**ACTION ITEM:** Please recast the lines from the start of the records through the line that contains "22: (119, 18)" as a JSON list of strings, one string per line, skipping blank lines and leaving out the pictures.

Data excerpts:
[Start of section]

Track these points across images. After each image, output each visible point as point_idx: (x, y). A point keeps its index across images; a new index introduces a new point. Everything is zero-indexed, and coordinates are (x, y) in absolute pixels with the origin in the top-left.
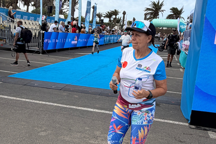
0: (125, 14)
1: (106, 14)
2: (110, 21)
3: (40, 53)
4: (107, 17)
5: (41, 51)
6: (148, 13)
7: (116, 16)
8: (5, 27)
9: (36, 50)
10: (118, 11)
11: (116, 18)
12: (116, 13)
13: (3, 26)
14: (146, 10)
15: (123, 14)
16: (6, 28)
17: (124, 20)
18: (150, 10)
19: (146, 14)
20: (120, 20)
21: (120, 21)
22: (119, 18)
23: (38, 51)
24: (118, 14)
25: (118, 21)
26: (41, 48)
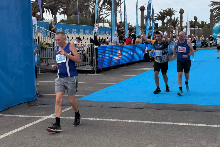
0: (183, 12)
1: (157, 15)
2: (163, 23)
3: (94, 73)
4: (159, 20)
5: (95, 70)
6: (215, 9)
7: (171, 17)
8: (49, 45)
9: (90, 69)
10: (173, 9)
11: (171, 19)
12: (170, 12)
13: (47, 43)
14: (212, 5)
15: (180, 13)
16: (51, 46)
17: (181, 21)
18: (217, 5)
19: (211, 10)
20: (177, 21)
21: (177, 23)
22: (176, 19)
23: (93, 70)
24: (174, 14)
25: (174, 23)
26: (96, 66)
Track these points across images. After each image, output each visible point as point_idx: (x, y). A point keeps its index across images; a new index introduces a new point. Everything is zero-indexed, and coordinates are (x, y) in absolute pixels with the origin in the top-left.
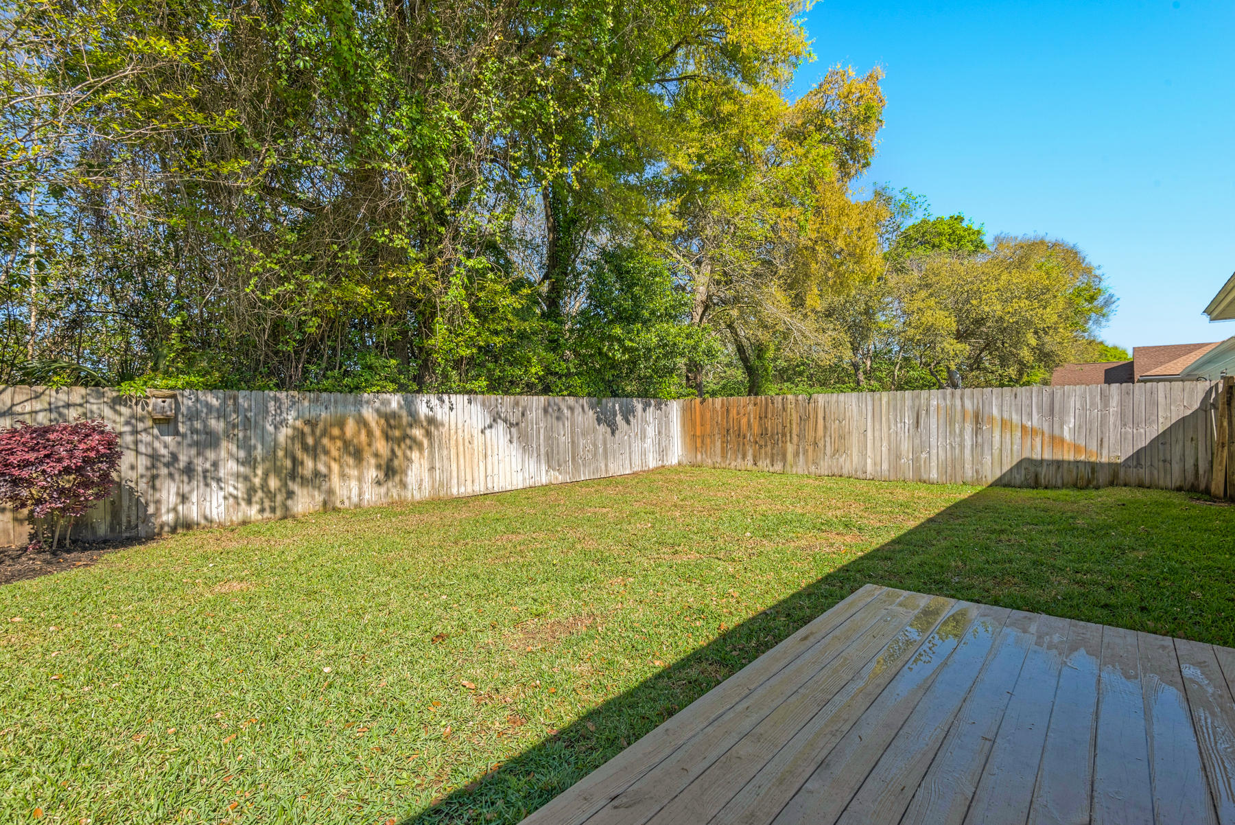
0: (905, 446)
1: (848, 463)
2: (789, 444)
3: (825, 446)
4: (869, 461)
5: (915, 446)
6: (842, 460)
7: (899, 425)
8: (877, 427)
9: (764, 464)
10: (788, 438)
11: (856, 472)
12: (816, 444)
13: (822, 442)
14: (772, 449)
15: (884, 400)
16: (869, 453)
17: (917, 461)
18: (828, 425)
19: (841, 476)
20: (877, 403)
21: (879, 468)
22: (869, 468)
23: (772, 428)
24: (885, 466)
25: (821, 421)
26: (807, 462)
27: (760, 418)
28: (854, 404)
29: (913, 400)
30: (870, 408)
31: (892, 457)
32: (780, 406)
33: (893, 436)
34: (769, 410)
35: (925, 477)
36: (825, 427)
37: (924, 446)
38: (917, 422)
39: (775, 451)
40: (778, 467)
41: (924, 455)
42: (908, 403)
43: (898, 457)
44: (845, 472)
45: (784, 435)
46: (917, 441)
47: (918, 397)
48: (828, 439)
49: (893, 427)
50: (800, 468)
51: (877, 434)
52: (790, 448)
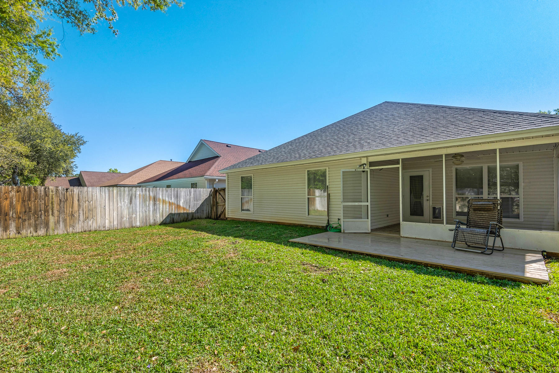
0: (126, 213)
1: (95, 225)
2: (51, 216)
3: (79, 216)
4: (107, 221)
5: (130, 212)
6: (90, 223)
7: (122, 203)
8: (111, 204)
9: (28, 232)
10: (50, 213)
11: (99, 227)
12: (72, 215)
13: (77, 214)
14: (35, 221)
15: (115, 191)
16: (107, 217)
17: (131, 218)
18: (81, 204)
19: (90, 231)
20: (111, 193)
21: (112, 224)
22: (107, 225)
23: (35, 208)
24: (115, 223)
25: (76, 202)
26: (65, 226)
27: (24, 201)
28: (98, 192)
29: (129, 191)
30: (107, 195)
31: (119, 218)
32: (43, 193)
33: (119, 209)
34: (32, 195)
35: (134, 225)
36: (79, 205)
37: (134, 212)
38: (131, 201)
39: (37, 222)
40: (42, 232)
41: (134, 216)
42: (127, 193)
43: (122, 218)
44: (93, 228)
45: (46, 211)
46: (131, 210)
47: (131, 190)
48: (81, 212)
49: (119, 204)
50: (61, 230)
51: (111, 207)
52: (52, 220)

[End of section]

**OUTPUT OF THE EXERCISE:**
[
  "Track these points across images. After each image, output each visible point as point_idx: (x, y). A point keeps its index across images; a new index introduces a new point. Everything is zero-indexed, and coordinates are (x, y) in absolute pixels with the origin in the top-left.",
  "0: (125, 14)",
  "1: (106, 14)",
  "2: (110, 21)",
  "3: (40, 53)",
  "4: (107, 17)",
  "5: (41, 51)",
  "6: (148, 13)",
  "7: (116, 16)",
  "8: (5, 27)",
  "9: (36, 50)",
  "10: (118, 11)",
  "11: (116, 18)",
  "12: (116, 13)",
  "13: (3, 26)",
  "14: (146, 10)",
  "15: (123, 14)",
  "16: (6, 28)",
  "17: (124, 20)",
  "18: (150, 10)",
  "19: (146, 14)",
  "20: (120, 20)",
  "21: (120, 21)",
  "22: (119, 18)"
]